* Task prompt
For this exercise, output the entries below exactly from the line that holds "Anais do Encontro" to the line that holds "descanso (horas) |", both ends included. No pictures belong in the copy.
____ Provided records
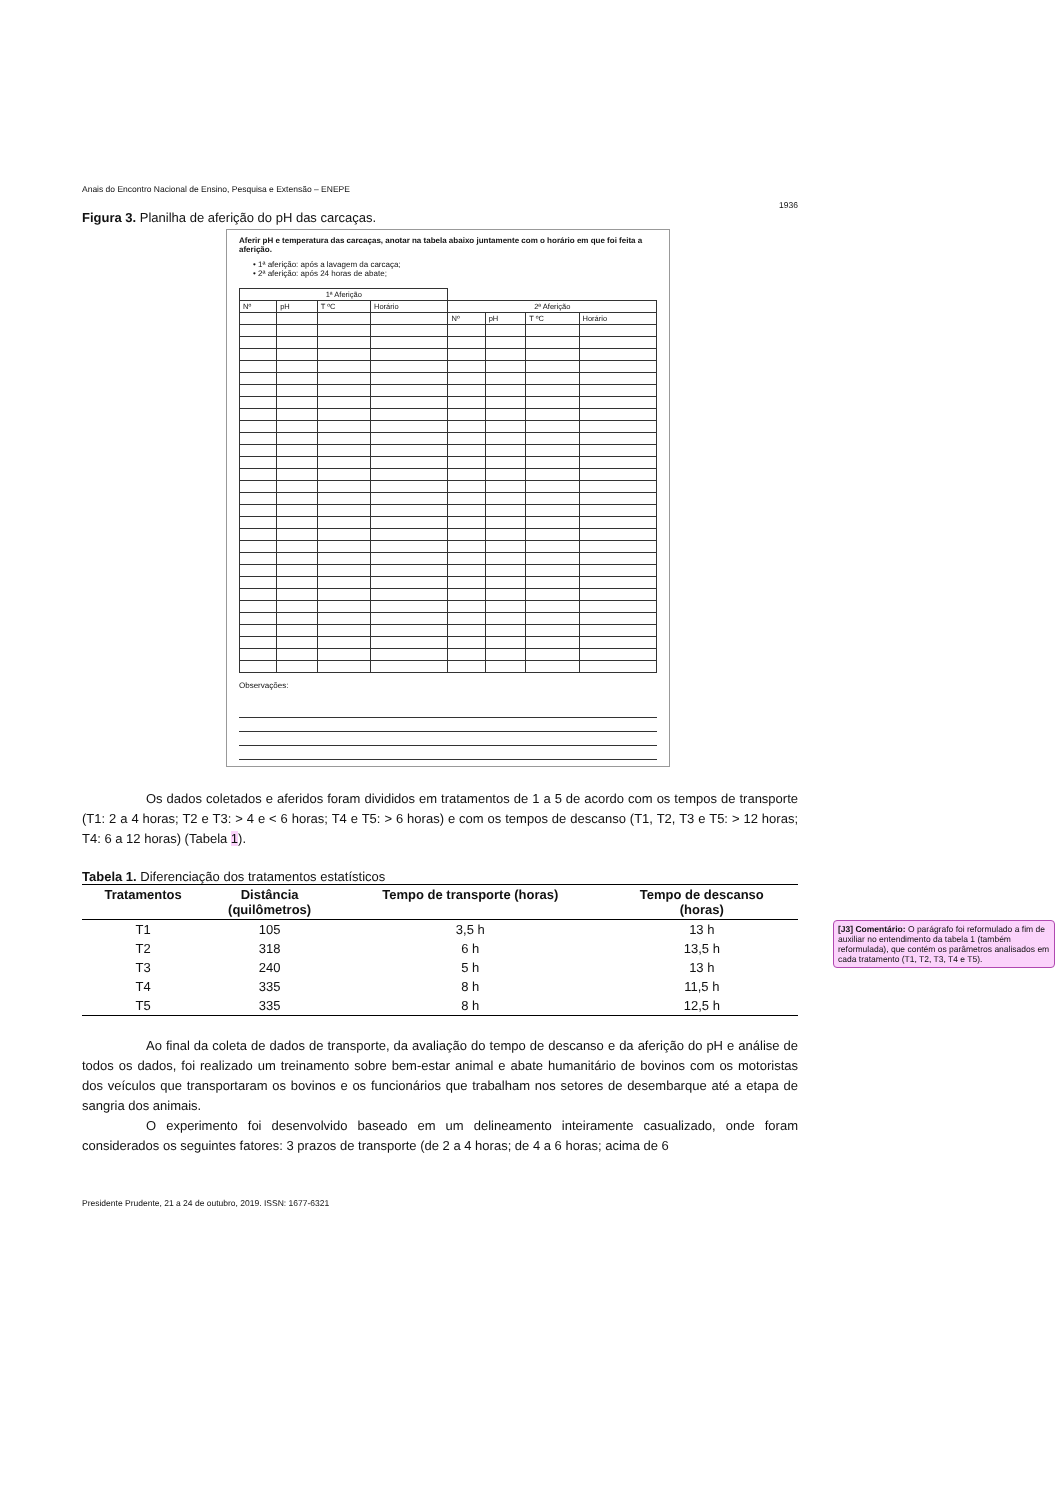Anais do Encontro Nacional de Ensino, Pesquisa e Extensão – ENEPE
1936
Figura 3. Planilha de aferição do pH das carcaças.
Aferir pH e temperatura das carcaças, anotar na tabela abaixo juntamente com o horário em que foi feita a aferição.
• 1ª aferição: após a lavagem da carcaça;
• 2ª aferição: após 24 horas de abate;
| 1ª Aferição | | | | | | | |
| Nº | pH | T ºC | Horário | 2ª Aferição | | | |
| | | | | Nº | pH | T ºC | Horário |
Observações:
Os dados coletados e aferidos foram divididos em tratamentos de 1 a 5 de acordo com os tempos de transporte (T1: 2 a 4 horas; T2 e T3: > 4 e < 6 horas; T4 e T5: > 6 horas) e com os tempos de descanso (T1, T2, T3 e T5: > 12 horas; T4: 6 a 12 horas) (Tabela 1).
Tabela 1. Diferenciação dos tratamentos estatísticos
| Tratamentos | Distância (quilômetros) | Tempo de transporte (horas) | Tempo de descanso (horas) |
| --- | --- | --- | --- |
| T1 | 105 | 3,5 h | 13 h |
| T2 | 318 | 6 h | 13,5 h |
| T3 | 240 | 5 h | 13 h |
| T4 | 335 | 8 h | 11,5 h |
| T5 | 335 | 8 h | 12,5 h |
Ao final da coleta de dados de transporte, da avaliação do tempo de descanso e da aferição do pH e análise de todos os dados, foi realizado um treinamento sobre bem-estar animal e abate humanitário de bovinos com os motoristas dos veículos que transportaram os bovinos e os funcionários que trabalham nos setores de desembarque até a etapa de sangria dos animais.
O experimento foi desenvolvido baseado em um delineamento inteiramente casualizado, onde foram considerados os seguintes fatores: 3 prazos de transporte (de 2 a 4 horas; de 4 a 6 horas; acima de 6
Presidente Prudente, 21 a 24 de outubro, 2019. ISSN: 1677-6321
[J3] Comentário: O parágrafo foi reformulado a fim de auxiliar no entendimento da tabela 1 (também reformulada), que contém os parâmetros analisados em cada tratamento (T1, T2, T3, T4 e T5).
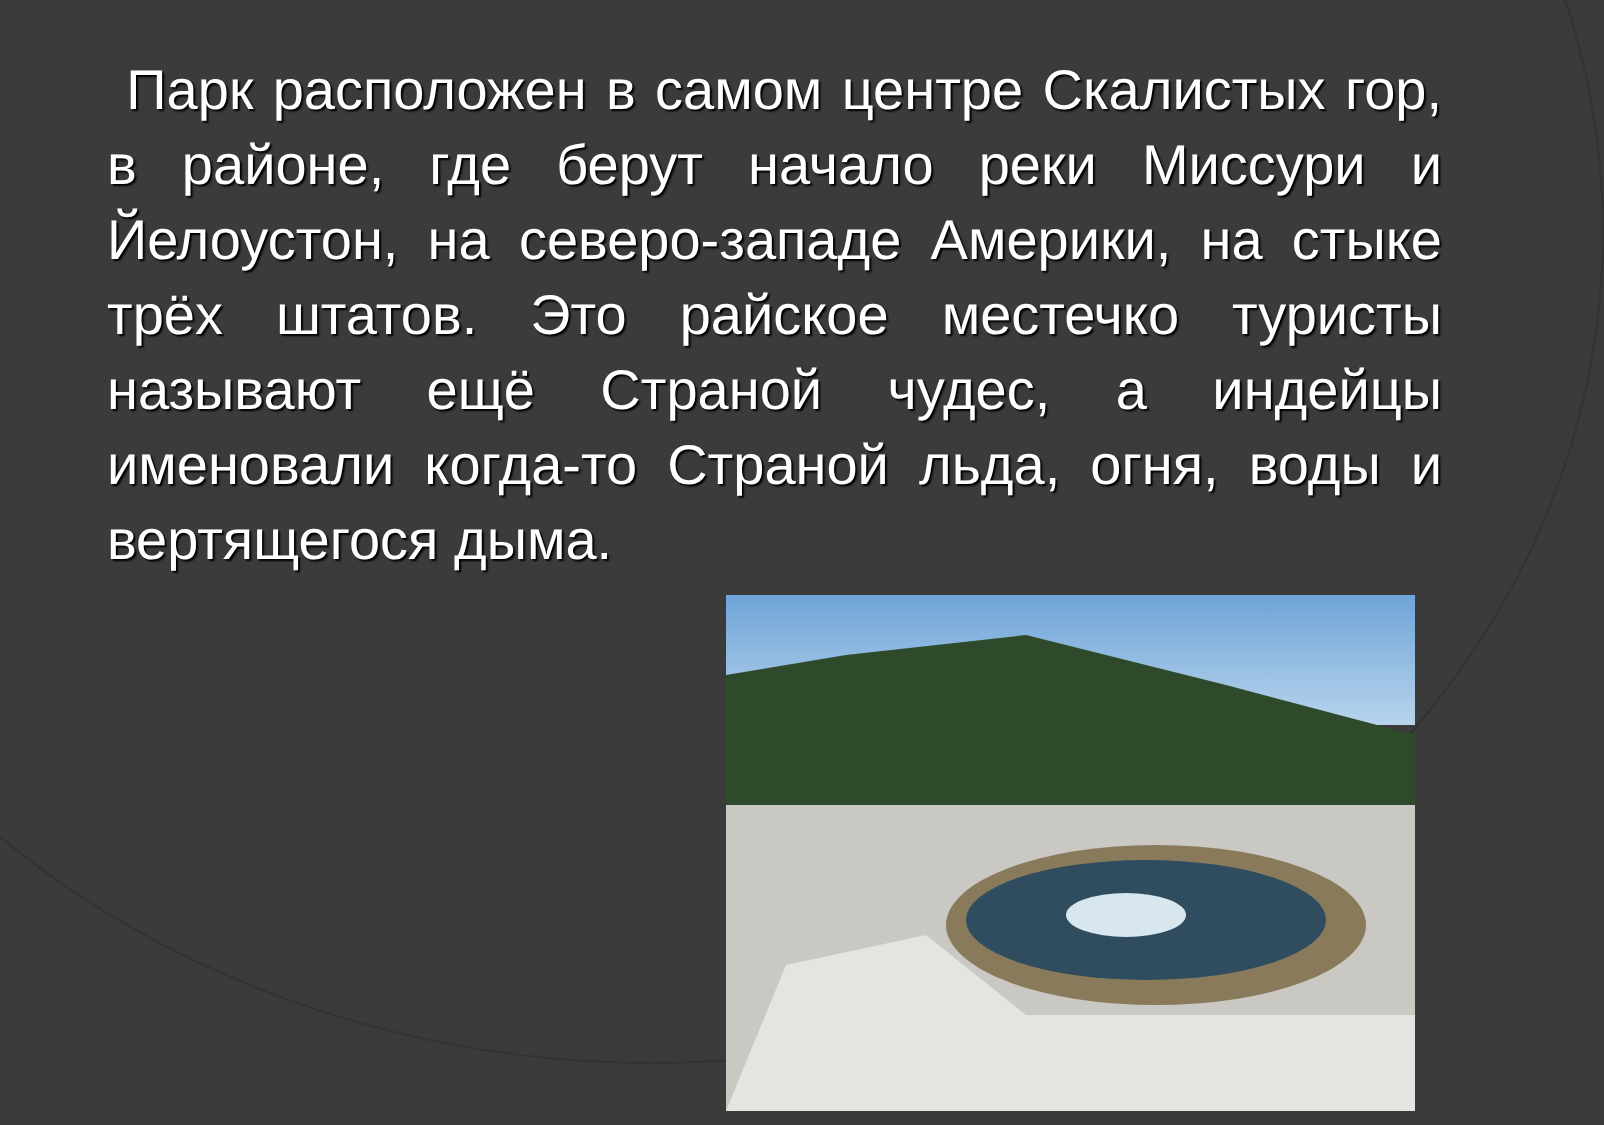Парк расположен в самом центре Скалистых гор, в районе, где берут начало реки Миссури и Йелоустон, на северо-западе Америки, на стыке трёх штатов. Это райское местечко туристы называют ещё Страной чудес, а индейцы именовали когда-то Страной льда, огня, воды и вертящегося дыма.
________
____ Provided records
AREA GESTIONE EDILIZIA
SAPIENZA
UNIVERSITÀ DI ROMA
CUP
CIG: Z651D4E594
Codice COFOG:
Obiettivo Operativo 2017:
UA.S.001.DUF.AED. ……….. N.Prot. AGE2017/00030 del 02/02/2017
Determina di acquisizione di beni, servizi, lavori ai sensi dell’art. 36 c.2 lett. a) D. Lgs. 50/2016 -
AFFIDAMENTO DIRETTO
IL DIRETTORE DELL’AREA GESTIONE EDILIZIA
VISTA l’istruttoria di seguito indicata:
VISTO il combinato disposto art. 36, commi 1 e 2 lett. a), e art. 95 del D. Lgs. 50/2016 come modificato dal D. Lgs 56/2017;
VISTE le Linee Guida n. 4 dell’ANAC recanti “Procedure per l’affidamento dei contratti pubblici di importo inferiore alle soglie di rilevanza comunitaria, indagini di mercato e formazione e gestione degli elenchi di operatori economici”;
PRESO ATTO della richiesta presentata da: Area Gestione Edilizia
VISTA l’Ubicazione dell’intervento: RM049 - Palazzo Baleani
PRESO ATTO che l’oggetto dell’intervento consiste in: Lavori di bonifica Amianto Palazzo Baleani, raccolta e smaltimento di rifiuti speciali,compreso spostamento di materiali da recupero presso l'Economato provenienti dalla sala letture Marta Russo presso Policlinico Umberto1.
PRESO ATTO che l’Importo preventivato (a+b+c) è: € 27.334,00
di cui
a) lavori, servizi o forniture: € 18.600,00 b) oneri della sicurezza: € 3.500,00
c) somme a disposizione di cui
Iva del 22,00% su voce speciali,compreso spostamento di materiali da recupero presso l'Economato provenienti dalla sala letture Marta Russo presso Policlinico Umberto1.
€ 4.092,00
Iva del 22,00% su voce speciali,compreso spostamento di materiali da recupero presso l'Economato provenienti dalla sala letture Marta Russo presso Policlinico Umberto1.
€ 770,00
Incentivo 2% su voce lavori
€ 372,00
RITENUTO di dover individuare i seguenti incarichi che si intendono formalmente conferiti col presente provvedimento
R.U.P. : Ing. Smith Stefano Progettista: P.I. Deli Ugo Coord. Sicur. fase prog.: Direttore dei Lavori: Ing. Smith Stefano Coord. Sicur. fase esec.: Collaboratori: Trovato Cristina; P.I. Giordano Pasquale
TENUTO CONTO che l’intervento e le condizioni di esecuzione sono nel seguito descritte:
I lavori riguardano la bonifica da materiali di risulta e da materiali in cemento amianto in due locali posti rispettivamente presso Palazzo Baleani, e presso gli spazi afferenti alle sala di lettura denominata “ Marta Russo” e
________
* Your solution
Anais do Encontro Nacional de Ensino, Pesquisa e Extensão – ENEPE
1936
Figura 3. Planilha de aferição do pH das carcaças.
Aferir pH e temperatura das carcaças, anotar na tabela abaixo juntamente com o horário em que foi feita a aferição.
• 1ª aferição: após a lavagem da carcaça;
• 2ª aferição: após 24 horas de abate;
| 1ª Aferição | | | | | | | |
| Nº | pH | T ºC | Horário | 2ª Aferição | | | |
| | | | | Nº | pH | T ºC | Horário |
Observações:
Os dados coletados e aferidos foram divididos em tratamentos de 1 a 5 de acordo com os tempos de transporte (T1: 2 a 4 horas; T2 e T3: > 4 e < 6 horas; T4 e T5: > 6 horas) e com os tempos de descanso (T1, T2, T3 e T5: > 12 horas; T4: 6 a 12 horas) (Tabela 1).
Tabela 1. Diferenciação dos tratamentos estatísticos
| Tratamentos | Distância (quilômetros) | Tempo de transporte (horas) | Tempo de descanso (horas) |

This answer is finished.